An expert panel of toxicologists is calling for an entire class of pesticides to be banned because they threaten the health of both pregnant women and children.
The paper, published in the journal PLOS Medicine, states that exposure to organophosphates (OPs) increases the risk of lower IQs, memory and attention deficits, and autism for prenatal children.
Irva Hertz-Picciotto, the paper’s lead author and director of the UC Davis environmental health sciences center, said:
“We have compelling evidence from dozens of human studies that exposures of pregnant women to very low levels organophosphate pesticides put children and fetuses at risk for developmental problems that may last a lifetime. By law, the EPA cannot ignore such clear findings: It’s time for a ban not just on chlorpyrifos, but all organophosphate pesticides.”
No Safe Level of Exposure
For the study, researchers reviewed data and literature on organophosphate pesticides and analyzed and cross-referenced scores of reviews and epidemiological studies from a United Nations (UN) database spanning 71 countries, and other material.
The team found that U.S. regulators had already quietly banned 26 out of 40 OPs considered hazardous to human health. Regulators in the U.K. have banned 33 out of 39.
Despite the bans, the UN estimates that pesticide poisoning kills as many as 200,000 people every year, 99% of them in the developing world. A further 110,000 people use pesticides to commit suicide each year. [2]
Scientists say there is no safe level of OP exposure.
Jennifer Sass, co-author of the study and a senior scientist at the Natural Resources Defense Council (NDC), said:
“We’re very concerned that we’re not confident there is any safe level to these chemicals.”
Average annual tonnes of OP pesticides used in agriculture, by country, 2010–2015 | Darker shading indicates greater usage. Gray shading indicates that no data were available during that time period. For countries with data available for some but not all years during 2010–2015, the available data within that period were used. (Click for larger version.)
Political Agendas Usurp Common Sense
In the United States, the Trump administration is currently appealing an August federal court ban on chlorpyrifos, one of the most widely-used agricultural OP insecticides.
In 2000, the U.S. Environmental Protection Agency (EPA) banned chlorpyrifos for in-home use and was planning to ban the chemical’s use on food. Moreover, the agency was set to prohibit the use of chlorpyrifos at thousands of farms still using the chemical, but then-EPA Administrator Scott Pruitt ignored the recommendation of agency scientists and reversed course.
In the report, the authors urge all nations that still use OPs to ban the class of insecticides outright and begin phasing them out.
OPs are ubiquitous; they are commonly-sprayed on golf courses, schools, shopping malls, and other public places. They are also prevalent in flea and tick treatments for dogs and cats, as well as in insecticides used to kill mosquitoes that potentially harbor the Zika and West Nile virus. It’s pretty hard to avoid exposure to the chemicals.
Robin Whyatt, study co-author and a professor at Columbia University’s Center for Children’s Environmental Health in New York, said: [1]
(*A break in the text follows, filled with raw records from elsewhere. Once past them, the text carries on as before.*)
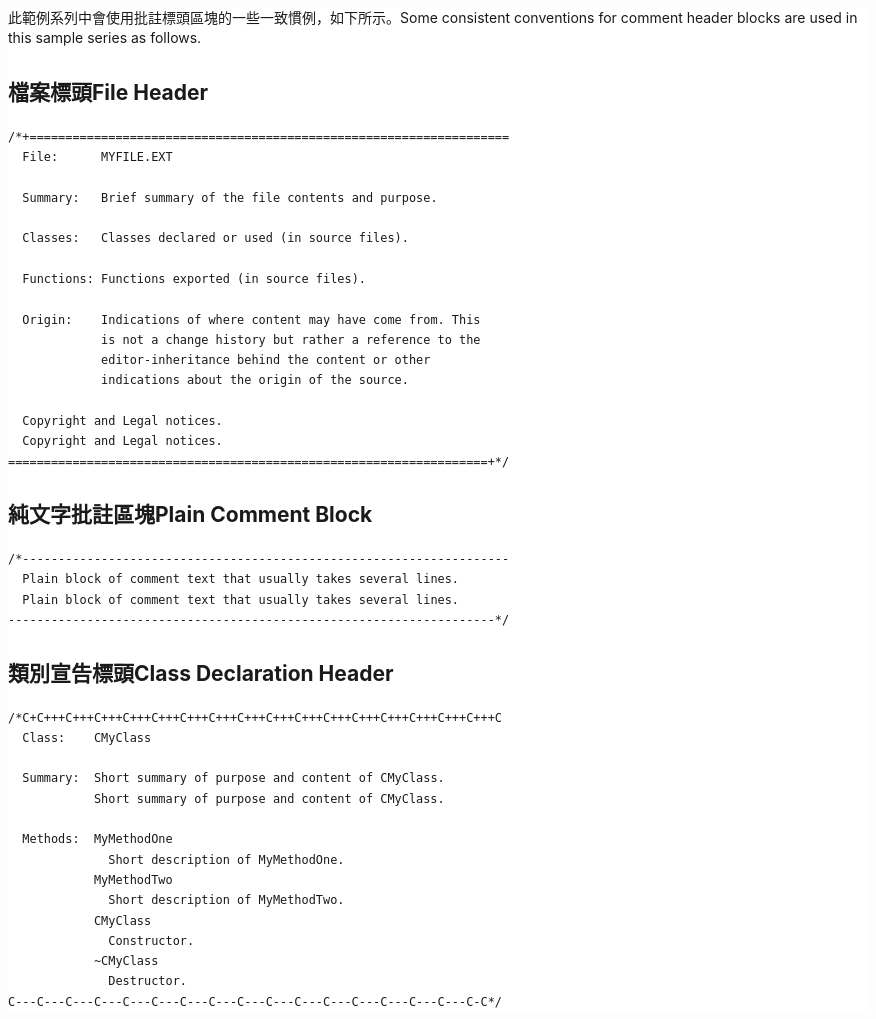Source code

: <span data-ttu-id="201b3-179">此範例系列中會使用批註標頭區塊的一些一致慣例，如下所示。</span><span class="sxs-lookup"><span data-stu-id="201b3-179">Some consistent conventions for comment header blocks are used in this sample series as follows.</span></span>

## <a name="file-header"></a><span data-ttu-id="201b3-180">檔案標頭</span><span class="sxs-lookup"><span data-stu-id="201b3-180">File Header</span></span>

``` syntax
/*+===================================================================
  File:      MYFILE.EXT

  Summary:   Brief summary of the file contents and purpose.

  Classes:   Classes declared or used (in source files).

  Functions: Functions exported (in source files).

  Origin:    Indications of where content may have come from. This
             is not a change history but rather a reference to the
             editor-inheritance behind the content or other
             indications about the origin of the source.

  Copyright and Legal notices.
  Copyright and Legal notices.
===================================================================+*/
```

## <a name="plain-comment-block"></a><span data-ttu-id="201b3-181">純文字批註區塊</span><span class="sxs-lookup"><span data-stu-id="201b3-181">Plain Comment Block</span></span>

``` syntax
/*--------------------------------------------------------------------
  Plain block of comment text that usually takes several lines.
  Plain block of comment text that usually takes several lines.
--------------------------------------------------------------------*/
```

## <a name="class-declaration-header"></a><span data-ttu-id="201b3-182">類別宣告標頭</span><span class="sxs-lookup"><span data-stu-id="201b3-182">Class Declaration Header</span></span>

``` syntax
/*C+C+++C+++C+++C+++C+++C+++C+++C+++C+++C+++C+++C+++C+++C+++C+++C+++C
  Class:    CMyClass

  Summary:  Short summary of purpose and content of CMyClass.
            Short summary of purpose and content of CMyClass.

  Methods:  MyMethodOne
              Short description of MyMethodOne.
            MyMethodTwo
              Short description of MyMethodTwo.
            CMyClass
              Constructor.
            ~CMyClass
              Destructor.
C---C---C---C---C---C---C---C---C---C---C---C---C---C---C---C---C-C*/
```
“The problem is that when you have an exposure as ubiquitous as this, you get distributional shifts in IQ, with fewer people in the brilliant range and more in the lower ranges of IQ. That can have a very substantial economic impact on societies in terms of the ruined potential of children’s abilities.”
Sass and her colleagues said they want medical schools to design curricula around educating doctors and nurses to identify both acute and chronic effects of exposure, and direct pregnant women and parents of young children on how to avoid OP exposure, the latter of which could prove challenging. [2]
No Easy Solution
Organophosphate insecticides became popular in the 1960’s and 1970’s, at a time when they were believed to be safer than 3 widely used organochlorine insecticides called DDT, aldrin, and dieldrin. OPs, which degrade much faster than organochlorines, were already commonplace by the time the EPA banned DDT in 1972.
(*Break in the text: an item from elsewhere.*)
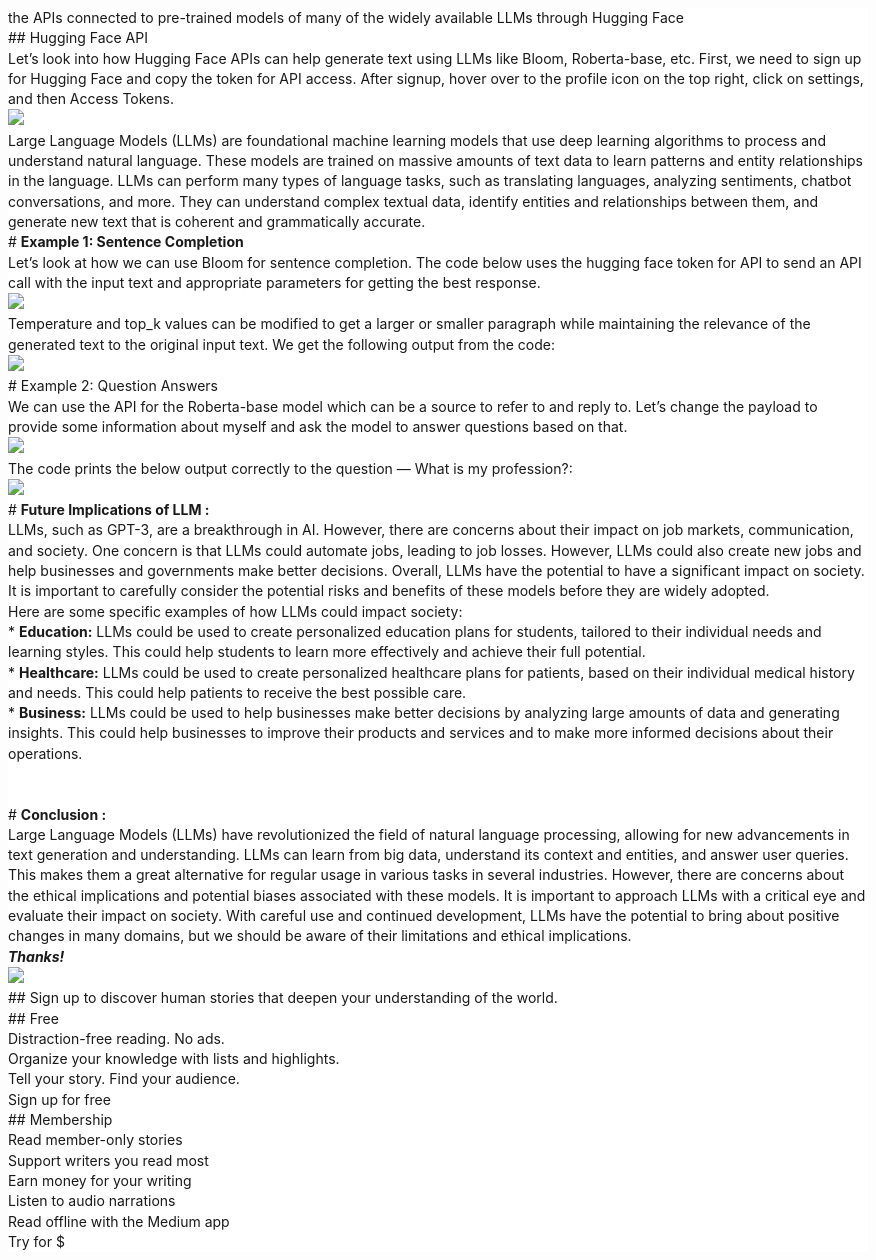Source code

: the APIs connected to pre-trained models of many of the widely available LLMs through Hugging Face<br>## Hugging Face API<br>Let’s look into how Hugging Face APIs can help generate text using LLMs like Bloom, Roberta-base, etc. First, we need to sign up for Hugging Face and copy the token for API access. After signup, hover over to the profile icon on the top right, click on settings, and then Access Tokens.<br>![](https://miro.medium.com/v2/resize:fit:700/1*Iy6gWBzLVo1dhSgnWo-z0w.png)<br>Large Language Models (LLMs) are foundational machine learning models that use deep learning algorithms to process and understand natural language. These models are trained on massive amounts of text data to learn patterns and entity relationships in the language. LLMs can perform many types of language tasks, such as translating languages, analyzing sentiments, chatbot conversations, and more. They can understand complex textual data, identify entities and relationships between them, and generate new text that is coherent and grammatically accurate.<br># **Example 1: Sentence Completion**<br>Let’s look at how we can use Bloom for sentence completion. The code below uses the hugging face token for API to send an API call with the input text and appropriate parameters for getting the best response.<br>![](https://miro.medium.com/v2/resize:fit:700/1*wlPlXyNAYCBGSiQfwM6aRQ.png)<br>Temperature and top_k values can be modified to get a larger or smaller paragraph while maintaining the relevance of the generated text to the original input text. We get the following output from the code:<br>![](https://miro.medium.com/v2/resize:fit:700/1*ZNHZhpdglqiEIiiBY7fk-w.png)<br># Example 2: Question Answers<br>We can use the API for the Roberta-base model which can be a source to refer to and reply to. Let’s change the payload to provide some information about myself and ask the model to answer questions based on that.<br>![](https://miro.medium.com/v2/resize:fit:700/1*0dhUBHVllzPNjxt2gm1k-A.png)<br>The code prints the below output correctly to the question — What is my profession?:<br>![](https://miro.medium.com/v2/resize:fit:700/1*ka9q9drJMxF_3aXzOf6MgQ.png)<br># **Future Implications of LLM :**<br>LLMs, such as GPT-3, are a breakthrough in AI. However, there are concerns about their impact on job markets, communication, and society. One concern is that LLMs could automate jobs, leading to job losses. However, LLMs could also create new jobs and help businesses and governments make better decisions. Overall, LLMs have the potential to have a significant impact on society. It is important to carefully consider the potential risks and benefits of these models before they are widely adopted.<br>Here are some specific examples of how LLMs could impact society:<br>  * **Education:** LLMs could be used to create personalized education plans for students, tailored to their individual needs and learning styles. This could help students to learn more effectively and achieve their full potential.<br>  * **Healthcare:** LLMs could be used to create personalized healthcare plans for patients, based on their individual medical history and needs. This could help patients to receive the best possible care.<br>  * **Business:** LLMs could be used to help businesses make better decisions by analyzing large amounts of data and generating insights. This could help businesses to improve their products and services and to make more informed decisions about their operations.<br><br><br># **Conclusion :**<br>Large Language Models (LLMs) have revolutionized the field of natural language processing, allowing for new advancements in text generation and understanding. LLMs can learn from big data, understand its context and entities, and answer user queries. This makes them a great alternative for regular usage in various tasks in several industries. However, there are concerns about the ethical implications and potential biases associated with these models. It is important to approach LLMs with a critical eye and evaluate their impact on society. With careful use and continued development, LLMs have the potential to bring about positive changes in many domains, but we should be aware of their limitations and ethical implications.<br>**_Thanks!_**<br>![](https://miro.medium.com/v2/da:true/resize:fit:0/5c50caa54067fd622d2f0fac18392213bf92f6e2fae89b691e62bceb40885e74)<br>## Sign up to discover human stories that deepen your understanding of the world.<br>## Free<br>Distraction-free reading. No ads.<br>Organize your knowledge with lists and highlights.<br>Tell your story. Find your audience.<br>Sign up for free<br>## Membership<br>Read member-only stories<br>Support writers you read most<br>Earn money for your writing<br>Listen to audio narrations<br>Read offline with the Medium app<br>Try for $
A total ban on OPs could anger farmers, as slashing their use would require low-tech growing methods such as crop rotation, traps, and vacuums for pests, and intercropping – the process of planting 2 or more crops in close proximity, thus reducing the susceptibility to disease and pests. In other words, growing crops would become far more complicated than simply spraying insecticides on them.
But the extra efforts mean healthier kids.
Sass said:
“It’s a complicated answer, but the answer has to be moving toward using less and more targeted uses of these agrochemicals. The agrochemical industry itself calls it plant medicine, so use it like medicine, use it only with prescription.”
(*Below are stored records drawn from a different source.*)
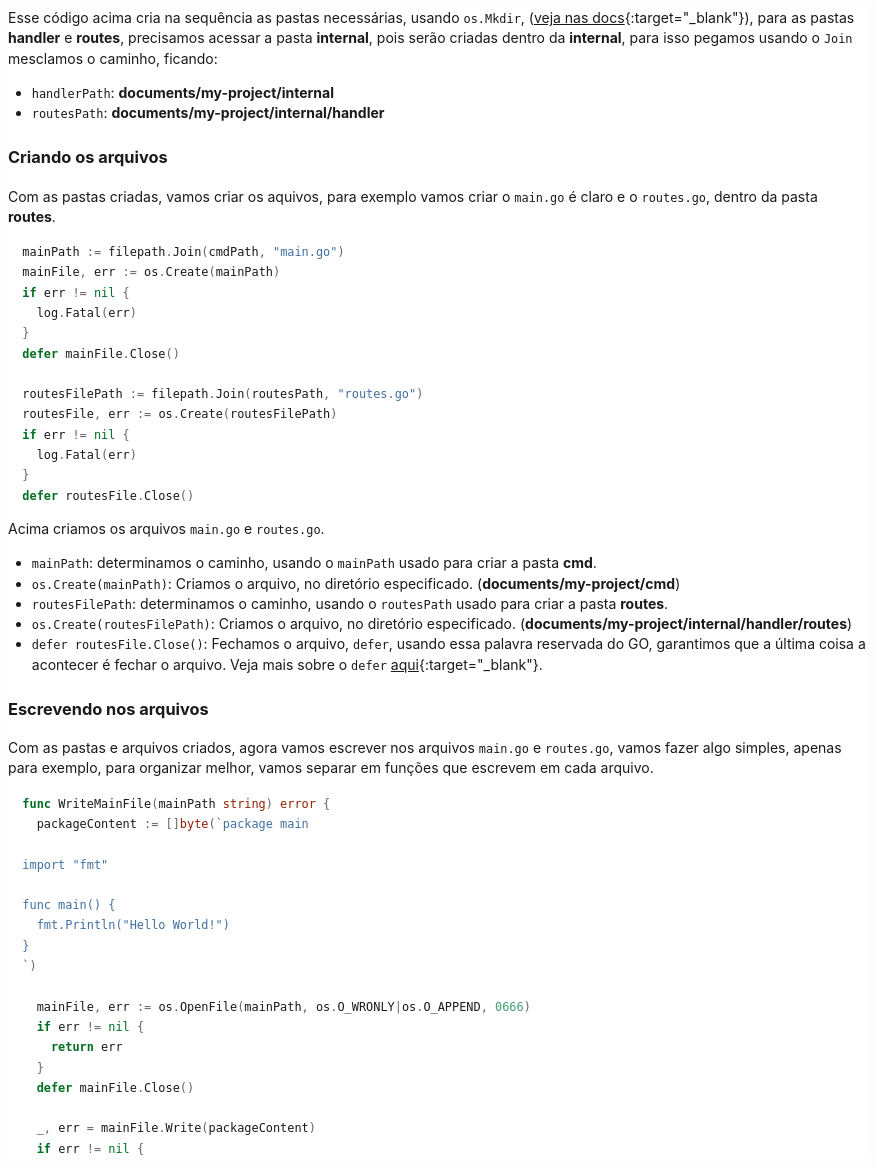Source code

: Esse código acima cria na sequência as pastas necessárias, usando `os.Mkdir`, ([veja nas docs](https://pkg.go.dev/os#Mkdir){:target="\_blank"}), para as pastas **handler** e **routes**, precisamos acessar a pasta **internal**, pois serão criadas dentro da **internal**, para isso pegamos usando o `Join` mesclamos o caminho, ficando:

- `handlerPath`: **documents/my-project/internal**
- `routesPath`: **documents/my-project/internal/handler**

### Criando os arquivos

Com as pastas criadas, vamos criar os aquivos, para exemplo vamos criar o `main.go` é claro e o `routes.go`, dentro da pasta **routes**.

```go
  mainPath := filepath.Join(cmdPath, "main.go")
  mainFile, err := os.Create(mainPath)
  if err != nil {
    log.Fatal(err)
  }
  defer mainFile.Close()

  routesFilePath := filepath.Join(routesPath, "routes.go")
  routesFile, err := os.Create(routesFilePath)
  if err != nil {
    log.Fatal(err)
  }
  defer routesFile.Close()
```

Acima criamos os arquivos `main.go` e `routes.go`.

- `mainPath`: determinamos o caminho, usando o `mainPath` usado para criar a pasta **cmd**.
- `os.Create(mainPath)`: Criamos o arquivo, no diretório especificado. (**documents/my-project/cmd**)
- `routesFilePath`: determinamos o caminho, usando o `routesPath` usado para criar a pasta **routes**.
- `os.Create(routesFilePath)`: Criamos o arquivo, no diretório especificado. (**documents/my-project/internal/handler/routes**)
- `defer routesFile.Close()`: Fechamos o arquivo, `defer`, usando essa palavra reservada do GO, garantimos que a última coisa a acontecer é fechar o arquivo. Veja mais sobre o `defer` [aqui](https://go.dev/blog/defer-panic-and-recover){:target="\_blank"}.

### Escrevendo nos arquivos

Com as pastas e arquivos criados, agora vamos escrever nos arquivos `main.go` e `routes.go`, vamos fazer algo simples, apenas para exemplo, para organizar melhor, vamos separar em funções que escrevem em cada arquivo.

```go
  func WriteMainFile(mainPath string) error {
    packageContent := []byte(`package main

  import "fmt"

  func main() {
    fmt.Println("Hello World!")
  }
  `)

    mainFile, err := os.OpenFile(mainPath, os.O_WRONLY|os.O_APPEND, 0666)
    if err != nil {
      return err
    }
    defer mainFile.Close()

    _, err = mainFile.Write(packageContent)
    if err != nil {
```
In the meantime, as the politics play out, parents can reduce their children’s exposure to OPs through buying organic food. [1]
Whyatt said that:
“a diet rich in fruits and vegetables is critical for health, and this review should not affect that in any way. People can protect themselves by buying organic or pesticide-free foods. They can also reduce the residues on foods by simply washing it under the tap even if they are peeling it afterwards.”